The Hunger Games

A couple of friends invited me to go see The Hunger Games and I have exactly three things to say:

  • It's too long, by maybe ten or fifteen minutes. I feel like this problem is pretty easily solved, though, by cutting thirty seconds or a minute from a lot of the extended sequences with no dialog from the second half, particularly all of the Peeta-staring-into-Katniss's-eyes in those two scenes in the cave. I've got it, he likes her and, by the by, I've got it, she's hallucinating, I've got it, there's a fire, etc. Move on.
  • I do appreciate the lack of a happy ending. Obviously, there are two more movies to be based on two more books, and since I've never read the books this is the only text I have to go on; that said, the intimate sort of discomfort at the end was one of the few things about that movie that I would say I actually liked, ham-handed and open ended though it was. 

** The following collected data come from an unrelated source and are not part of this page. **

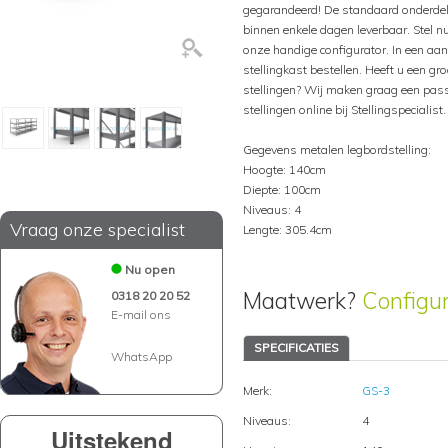
gegarandeerd! De standaard onderdel
binnen enkele dagen leverbaar. Stel 
onze handige configurator. In een aa
stellingkast bestellen. Heeft u een gr
stellingen? Wij maken graag een pass
stellingen online bij Stellingspecialist.
Gegevens metalen legbordstelling:
Hoogte: 140cm
Diepte: 100cm
Niveaus: 4
Vraag onze specialist
Lengte: 305.4cm
Nu open
Maatwerk?
Configu
0318 20 20 52
E-mail ons
SPECIFICATIES
WhatsApp
Merk:
GS-3
Niveaus:
4
Uitstekend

  • This is a perfectly fine movie; there are few things wrong with it, fewer things that are good about it, all in all a perfectly innocuous way to spend a Friday night. If I were you, though, and I hadn't seen it yet? Wait until it starts streaming on Netflix. It's not worth your $7.50 (or, your $9.50, in case they accidentally sell you a ticket to Wrath of the Titans. No, I don't want to talk about it.)